Task directions:
Convert the stretch of the material from the line containing "Node.js 6.12.1 (LTS)" through the end of the material into a Markdown table with a Row column numbering each line and a Line column holding its text, skipping blank lines. Leave the pictures out of the table.
.....
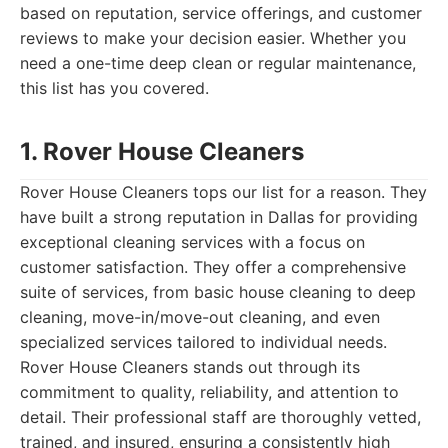
based on reputation, service offerings, and customer
reviews to make your decision easier. Whether you
need a one-time deep clean or regular maintenance,
this list has you covered.
1. Rover House Cleaners
Rover House Cleaners tops our list for a reason. They
have built a strong reputation in Dallas for providing
exceptional cleaning services with a focus on
customer satisfaction. They offer a comprehensive
suite of services, from basic house cleaning to deep
cleaning, move-in/move-out cleaning, and even
specialized services tailored to individual needs.
Rover House Cleaners stands out through its
commitment to quality, reliability, and attention to
detail. Their professional staff are thoroughly vetted,
trained, and insured, ensuring a consistently high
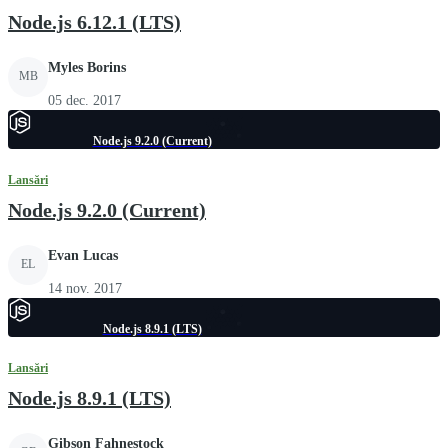
Node.js 6.12.1 (LTS)
Myles Borins
MB
05 dec. 2017
Node.js 9.2.0 (Current)
Lansări
Node.js 9.2.0 (Current)
Evan Lucas
EL
14 nov. 2017
Node.js 8.9.1 (LTS)
Lansări
Node.js 8.9.1 (LTS)
Gibson Fahnestock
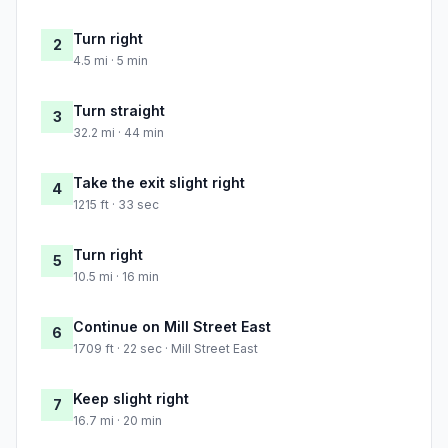
Turn right
2
4.5 mi · 5 min
Turn straight
3
32.2 mi · 44 min
Take the exit slight right
4
1215 ft · 33 sec
Turn right
5
10.5 mi · 16 min
Continue on Mill Street East
6
1709 ft · 22 sec · Mill Street East
Keep slight right
7
16.7 mi · 20 min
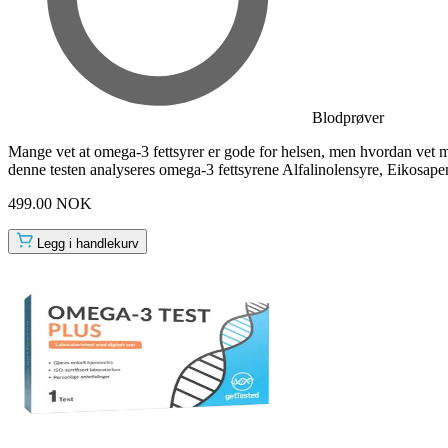
Blodprøver
Mange vet at omega-3 fettsyrer er gode for helsen, men hvordan vet m
denne testen analyseres omega-3 fettsyrene Alfalinolensyre, Eikosap
499.00 NOK
Legg i handlekurv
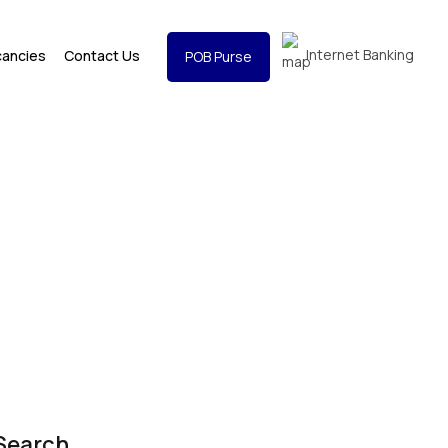
Internet Banking
cancies
Contact Us
POB Purse
Search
.....
Written solution:
| Row | Line |
|---|---|
| 1 | Node.js 6.12.1 (LTS) |
| 2 | Myles Borins |
| 3 | MB |
| 4 | 05 dec. 2017 |
| 5 | Node.js 9.2.0 (Current) |
| 6 | Lansări |
| 7 | Node.js 9.2.0 (Current) |
| 8 | Evan Lucas |
| 9 | EL |
| 10 | 14 nov. 2017 |
| 11 | Node.js 8.9.1 (LTS) |
| 12 | Lansări |
| 13 | Node.js 8.9.1 (LTS) |
| 14 | Gibson Fahnestock |
| 15 | Turn right |
| 16 | 2 |
| 17 | 4.5 mi · 5 min |
| 18 | Turn straight |
| 19 | 3 |
| 20 | 32.2 mi · 44 min |
| 21 | Take the exit slight right |
| 22 | 4 |
| 23 | 1215 ft · 33 sec |
| 24 | Turn right |
| 25 | 5 |
| 26 | 10.5 mi · 16 min |
| 27 | Continue on Mill Street East |
| 28 | 6 |
| 29 | 1709 ft · 22 sec · Mill Street East |
| 30 | Keep slight right |
| 31 | 7 |
| 32 | 16.7 mi · 20 min |
| 33 | Blodprøver |
| 34 | Mange vet at omega-3 fettsyrer er gode for helsen, men hvordan vet m |
| 35 | denne testen analyseres omega-3 fettsyrene Alfalinolensyre, Eikosap |
| 36 | 499.00 NOK |
| 37 | Legg i handlekurv |
| 38 | Internet Banking |
| 39 | cancies |
| 40 | Contact Us |
| 41 | POB Purse |
| 42 | Search |